In a move aimed at wooing minority communities of the state, Trinamool Congress chief Mamata Banerjee on Thursday hinted at snapping ties with the Bharatiya Janata Party-led National Democratic Alliance saying her party was trying to 'stand on its own' in West Bengal.

"We are now with no one and are trying to stand on our own," Banerjee, an estranged ally of the NDA alliance, said at a madrassa student felicitation programme in Kolkata.

She said, in recent times, her party was going ahead with agitation programmes on its own, be it Singur or Nandigram.

"In West Bengal, our party is going it alone."

She had never betrayed the minorities even when she was a minister in the NDA government, Banerjee said, accusing the Communist Party of India-Marxist of falsely dubbing her as communal.

"The CPI-M had even campaigned during the last Lok Sabha elections that our party was involved in the Gujarat riots. We fought against TADA, voted against POTA and had demanded the resignation of Gujarat Chief Minister Narendra Modi for the riots," the Trinamool supremo said, in a apparent effort to win back the confidence of minorities who constitute 27 per cent of the total population in West Bengal.

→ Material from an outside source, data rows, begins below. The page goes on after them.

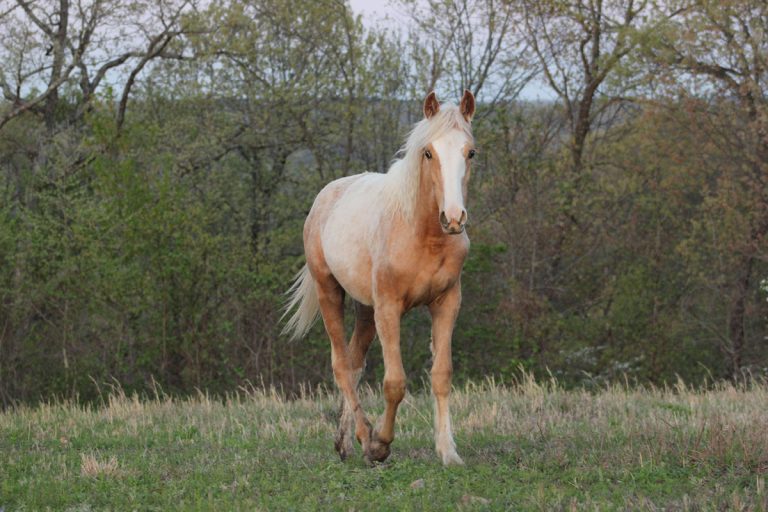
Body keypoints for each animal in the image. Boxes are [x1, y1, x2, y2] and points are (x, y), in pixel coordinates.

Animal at [283, 90, 476, 466]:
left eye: (470, 152)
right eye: (427, 152)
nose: (453, 218)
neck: (422, 234)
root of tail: (325, 197)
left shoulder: (447, 303)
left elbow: (441, 375)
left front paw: (448, 452)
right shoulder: (388, 308)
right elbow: (394, 383)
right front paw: (381, 444)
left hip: (364, 309)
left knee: (355, 363)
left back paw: (344, 443)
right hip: (330, 292)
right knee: (342, 365)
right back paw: (364, 438)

Banerjee, however, said that she had respect for BJP stalwart A B Vajpayee and had joined the NDA 'as we were determined to fight the CPI-M in West Bengal. Our fight against CPI-M atrocities will continue.'

Trinamool Congress had not supported NDA's presidential candidate and abstained from voting. The party also did not disclose for whom it voted in the vice-presidential election.

"During the Left Front's 30-year rule, no development work was done for minorities in the state. The percentage of jobs for Muslims came down to just one per cent from the earlier two per cent," she claimed, while urging them not to support the CPI-M in future polls.

Questioning the CPI-M's strong opposition to the Indo-US nuclear deal, she asked why the Marxists were silent for so long as the deal was already finalised in 2005.

"They are only resorting to a drama," she alleged.

She claimed that the Left raised the anti-US plank to garner minority votes in the upcoming polls.

"They are travelling by air-conditioned bus to protest against the US. But the Buddhadeb Bhattacharjee government has no hesitation in accepting money from the World Bank and DFID," she said.

The Trinamool supremo claimed to be the only leader in the state to protest against the demolition of Babri Masjid. She demanded that a special package for minorities should be announced in the wake of the Sachar Committee report.

Banerjee also set a month's time-frame for the state government to announce the formation of a university for madrassa students and warned: "Or else we will take to the streets."

She also demanded setting up of a madrassa education service commission on the lines of the School Service Commission.